WORK TO COMPLETE » Transcribe the listing below exactly, leaving out each image.

ENTRIES SUPPLIED »
········
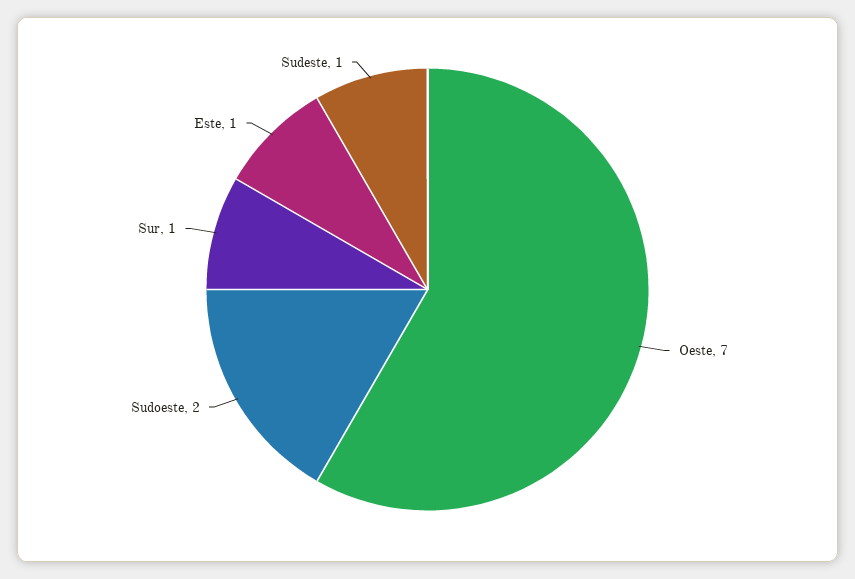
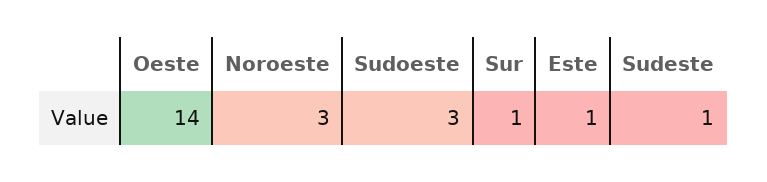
  {
-   "Oeste": 7,
+   "Oeste": 14,
-   "Sudoeste": 2,
+   "Sudoeste": 3,
    "Sur": 1,
    "Este": 1,
-   "Sudeste": 1
+   "Sudeste": 1,
+   "Noroeste": 3
  }

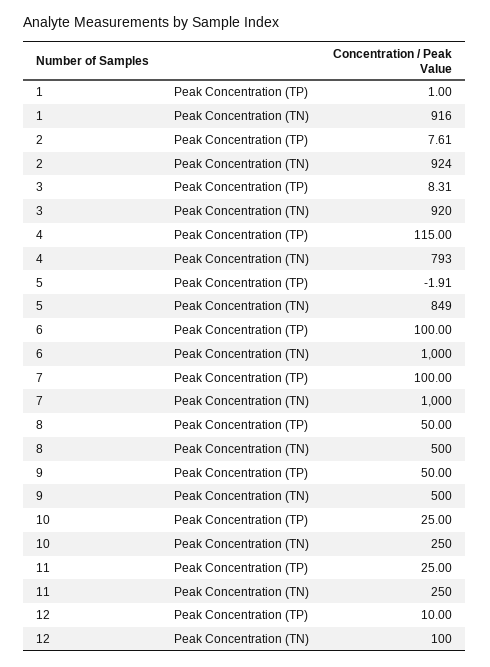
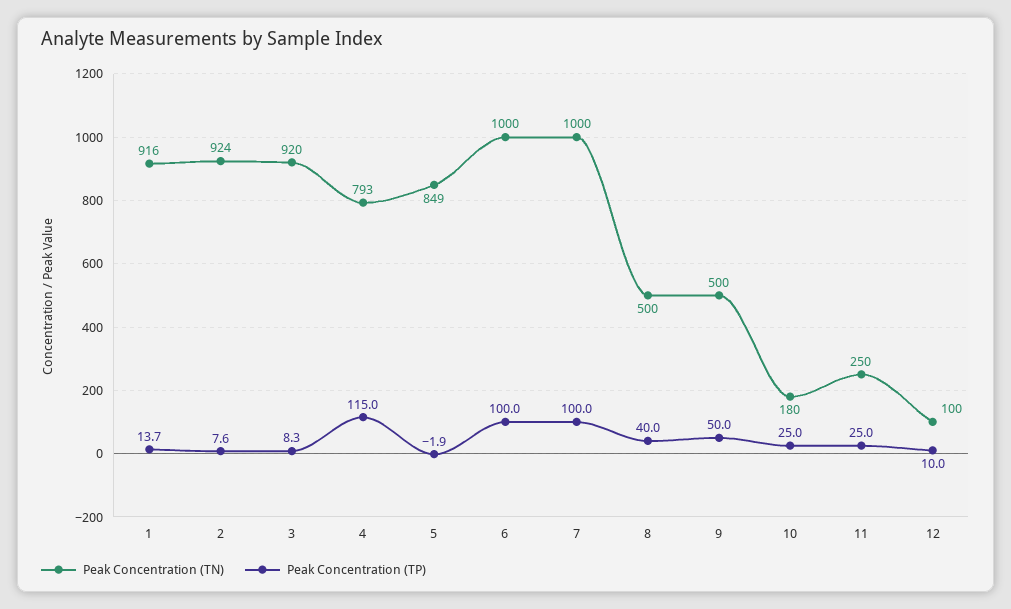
  {
    "Peak Concentration (TP)": {
-     "1": 1,
+     "1": 13.7,
      "2": 7.61,
      "3": 8.31,
      "4": 115,
      "5": -1.91,
      "6": 100,
      "7": 100,
-     "8": 50,
+     "8": 40,
      "9": 50,
      "10": 25,
      "11": 25,
      "12": 10
    },
    "Peak Concentration (TN)": {
      "1": 916,
      "2": 924,
      "3": 920,
      "4": 793,
      "5": 849,
      "6": 1000,
      "7": 1000,
      "8": 500,
      "9": 500,
-     "10": 250,
+     "10": 180,
      "11": 250,
      "12": 100
    }
  }

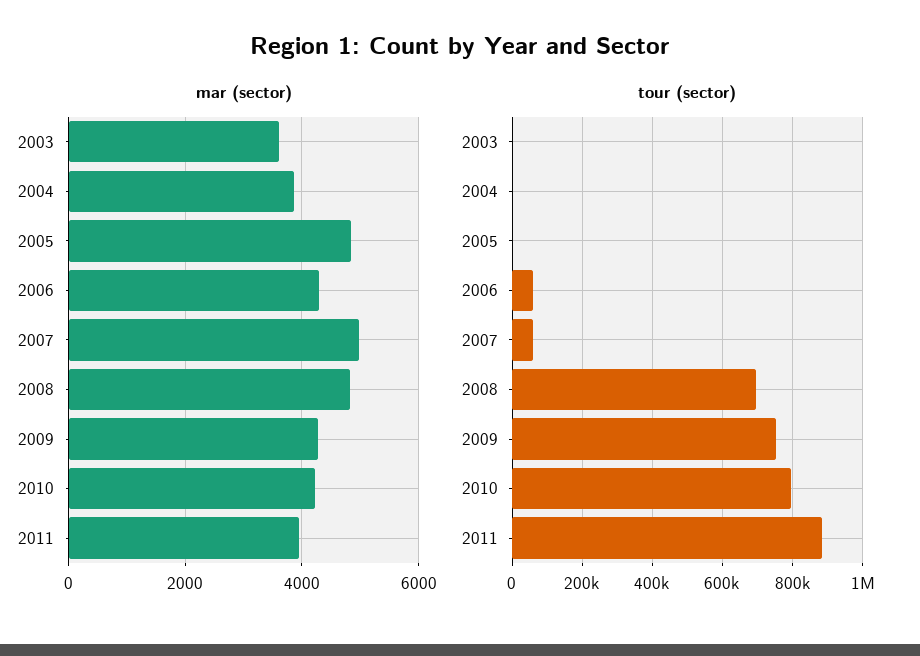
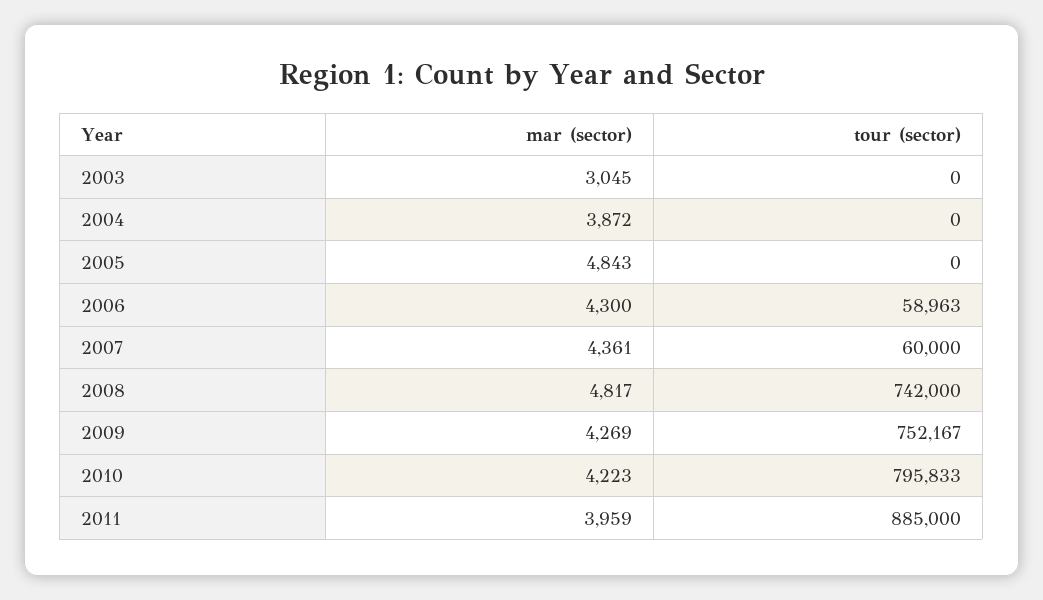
  {
    "mar (sector)": {
-     "2003": 3600,
+     "2003": 3045,
      "2004": 3872,
      "2005": 4843,
      "2006": 4300,
-     "2007": 5000,
+     "2007": 4361,
      "2008": 4817,
      "2009": 4269,
      "2010": 4223,
      "2011": 3959
    },
    "tour (sector)": {
      "2003": 0,
      "2004": 0,
      "2005": 0,
      "2006": 58963,
      "2007": 60000,
-     "2008": 700000,
+     "2008": 742000,
      "2009": 752167,
      "2010": 795833,
      "2011": 885000
    }
  }

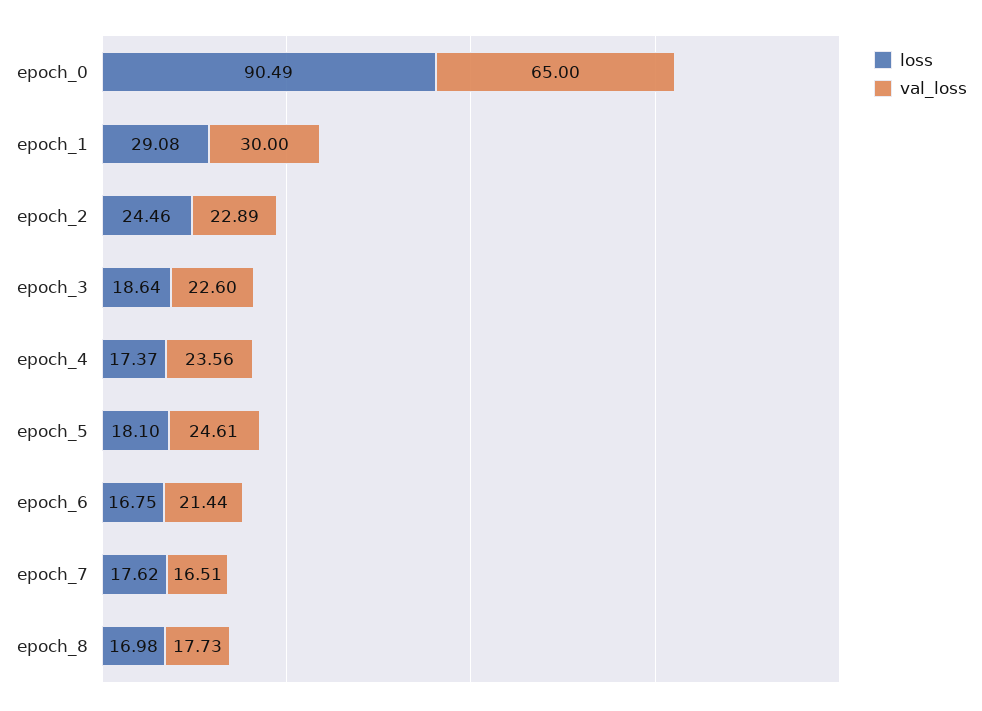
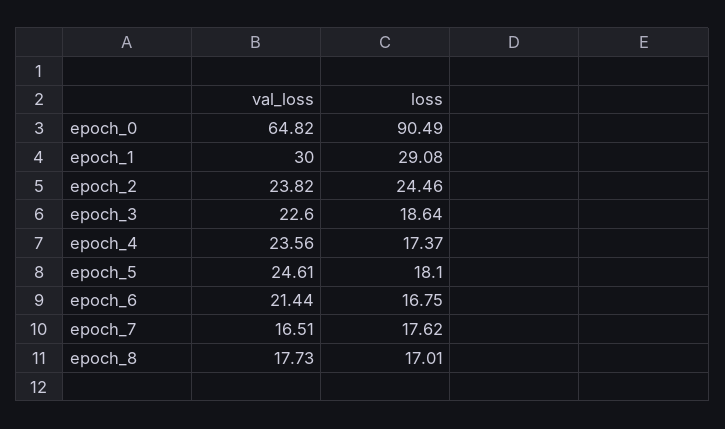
  {
    "loss": {
      "epoch_0": 90.49,
      "epoch_1": 29.08,
      "epoch_2": 24.46,
      "epoch_3": 18.64,
      "epoch_4": 17.37,
      "epoch_5": 18.1,
      "epoch_6": 16.75,
      "epoch_7": 17.62,
-     "epoch_8": 16.98
+     "epoch_8": 17.01
    },
    "val_loss": {
-     "epoch_0": 65,
+     "epoch_0": 64.82,
      "epoch_1": 30,
-     "epoch_2": 22.89,
+     "epoch_2": 23.82,
      "epoch_3": 22.6,
      "epoch_4": 23.56,
      "epoch_5": 24.61,
      "epoch_6": 21.44,
      "epoch_7": 16.51,
      "epoch_8": 17.73
    }
  }

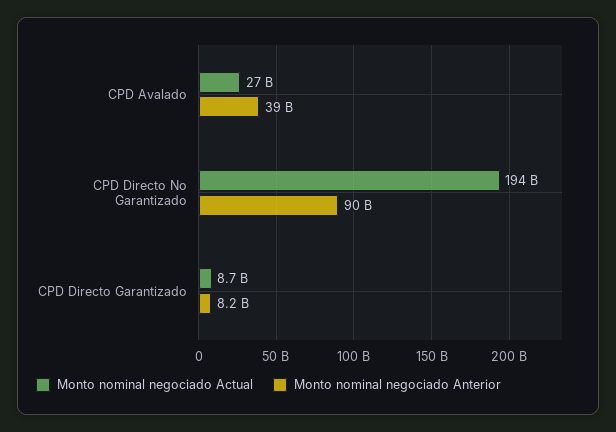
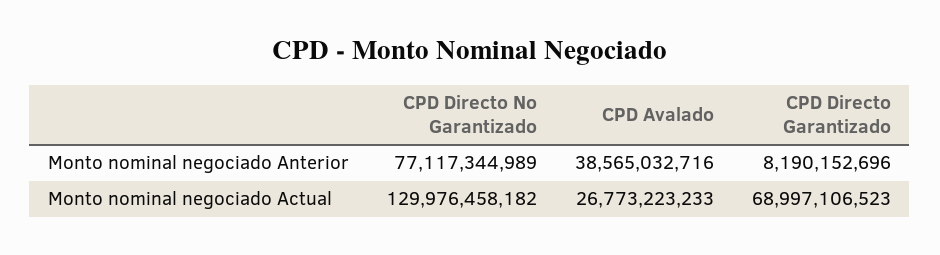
  {
    "Monto nominal negociado Actual": {
      "CPD Avalado": 26773223233,
-     "CPD Directo No Garantizado": 194000000000,
+     "CPD Directo No Garantizado": 129976458182,
-     "CPD Directo Garantizado": 8700000000
+     "CPD Directo Garantizado": 68997106523
    },
    "Monto nominal negociado Anterior": {
      "CPD Avalado": 38565032716,
-     "CPD Directo No Garantizado": 90000000000,
+     "CPD Directo No Garantizado": 77117344989,
      "CPD Directo Garantizado": 8190152696
    }
  }

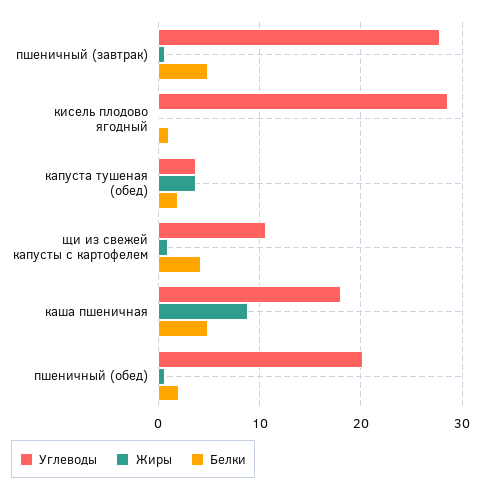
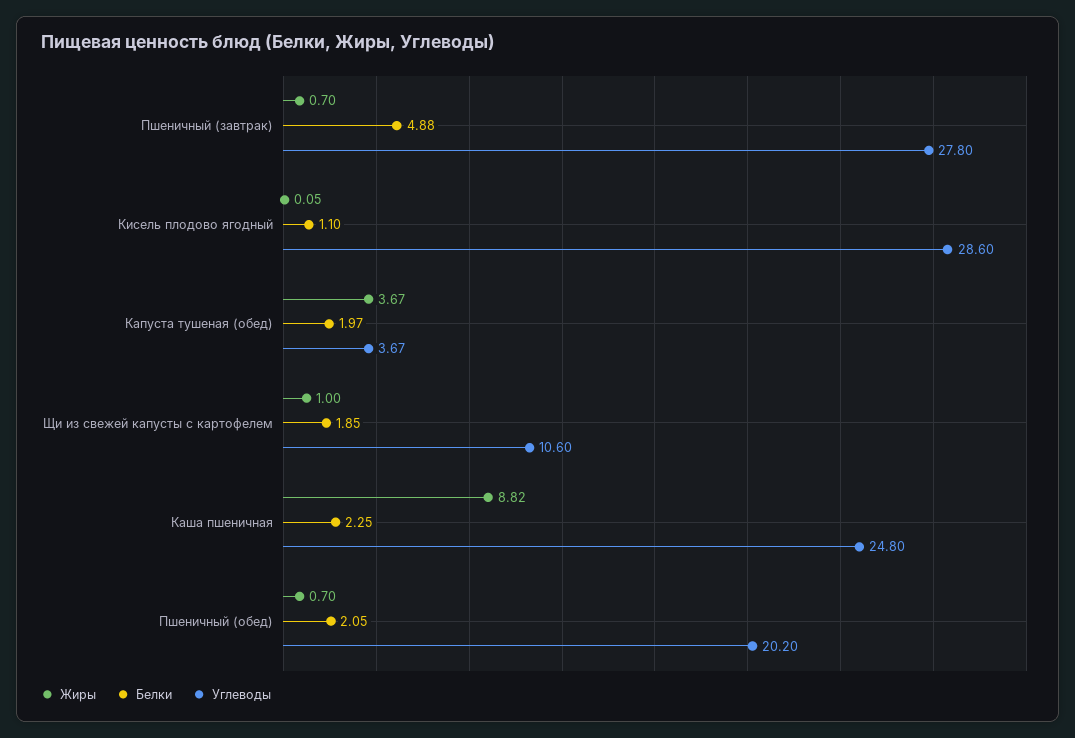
  {
    "Углеводы": {
      "пшеничный (завтрак)": 27.8,
      "кисель плодово ягодный": 28.6,
      "капуста тушеная (обед)": 3.67,
      "щи из свежей капусты с картофелем": 10.6,
-     "каша пшеничная": 18,
+     "каша пшеничная": 24.8,
      "пшеничный (обед)": 20.2
    },
    "Жиры": {
      "пшеничный (завтрак)": 0.7,
      "кисель плодово ягодный": 0.05,
      "капуста тушеная (обед)": 3.67,
      "щи из свежей капусты с картофелем": 1,
      "каша пшеничная": 8.82,
      "пшеничный (обед)": 0.7
    },
    "Белки": {
      "пшеничный (завтрак)": 4.88,
      "кисель плодово ягодный": 1.1,
      "капуста тушеная (обед)": 1.97,
-     "щи из свежей капусты с картофелем": 4,
+     "щи из свежей капусты с картофелем": 1.85,
-     "каша пшеничная": 5,
+     "каша пшеничная": 2.25,
      "пшеничный (обед)": 2.05
    }
  }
········
COMPLETED EXERCISE »
  {
-   "Oeste": 7,
+   "Oeste": 14,
-   "Sudoeste": 2,
+   "Sudoeste": 3,
    "Sur": 1,
    "Este": 1,
-   "Sudeste": 1
+   "Sudeste": 1,
+   "Noroeste": 3
  }

  {
    "Peak Concentration (TP)": {
-     "1": 1,
+     "1": 13.7,
      "2": 7.61,
      "3": 8.31,
      "4": 115,
      "5": -1.91,
      "6": 100,
      "7": 100,
-     "8": 50,
+     "8": 40,
      "9": 50,
      "10": 25,
      "11": 25,
      "12": 10
    },
    "Peak Concentration (TN)": {
      "1": 916,
      "2": 924,
      "3": 920,
      "4": 793,
      "5": 849,
      "6": 1000,
      "7": 1000,
      "8": 500,
      "9": 500,
-     "10": 250,
+     "10": 180,
      "11": 250,
      "12": 100
    }
  }

  {
    "mar (sector)": {
-     "2003": 3600,
+     "2003": 3045,
      "2004": 3872,
      "2005": 4843,
      "2006": 4300,
-     "2007": 5000,
+     "2007": 4361,
      "2008": 4817,
      "2009": 4269,
      "2010": 4223,
      "2011": 3959
    },
    "tour (sector)": {
      "2003": 0,
      "2004": 0,
      "2005": 0,
      "2006": 58963,
      "2007": 60000,
-     "2008": 700000,
+     "2008": 742000,
      "2009": 752167,
      "2010": 795833,
      "2011": 885000
    }
  }

  {
    "loss": {
      "epoch_0": 90.49,
      "epoch_1": 29.08,
      "epoch_2": 24.46,
      "epoch_3": 18.64,
      "epoch_4": 17.37,
      "epoch_5": 18.1,
      "epoch_6": 16.75,
      "epoch_7": 17.62,
-     "epoch_8": 16.98
+     "epoch_8": 17.01
    },
    "val_loss": {
-     "epoch_0": 65,
+     "epoch_0": 64.82,
      "epoch_1": 30,
-     "epoch_2": 22.89,
+     "epoch_2": 23.82,
      "epoch_3": 22.6,
      "epoch_4": 23.56,
      "epoch_5": 24.61,
      "epoch_6": 21.44,
      "epoch_7": 16.51,
      "epoch_8": 17.73
    }
  }

  {
    "Monto nominal negociado Actual": {
      "CPD Avalado": 26773223233,
-     "CPD Directo No Garantizado": 194000000000,
+     "CPD Directo No Garantizado": 129976458182,
-     "CPD Directo Garantizado": 8700000000
+     "CPD Directo Garantizado": 68997106523
    },
    "Monto nominal negociado Anterior": {
      "CPD Avalado": 38565032716,
-     "CPD Directo No Garantizado": 90000000000,
+     "CPD Directo No Garantizado": 77117344989,
      "CPD Directo Garantizado": 8190152696
    }
  }

  {
    "Углеводы": {
      "пшеничный (завтрак)": 27.8,
      "кисель плодово ягодный": 28.6,
      "капуста тушеная (обед)": 3.67,
      "щи из свежей капусты с картофелем": 10.6,
-     "каша пшеничная": 18,
+     "каша пшеничная": 24.8,
      "пшеничный (обед)": 20.2
    },
    "Жиры": {
      "пшеничный (завтрак)": 0.7,
      "кисель плодово ягодный": 0.05,
      "капуста тушеная (обед)": 3.67,
      "щи из свежей капусты с картофелем": 1,
      "каша пшеничная": 8.82,
      "пшеничный (обед)": 0.7
    },
    "Белки": {
      "пшеничный (завтрак)": 4.88,
      "кисель плодово ягодный": 1.1,
      "капуста тушеная (обед)": 1.97,
-     "щи из свежей капусты с картофелем": 4,
+     "щи из свежей капусты с картофелем": 1.85,
-     "каша пшеничная": 5,
+     "каша пшеничная": 2.25,
      "пшеничный (обед)": 2.05
    }
  }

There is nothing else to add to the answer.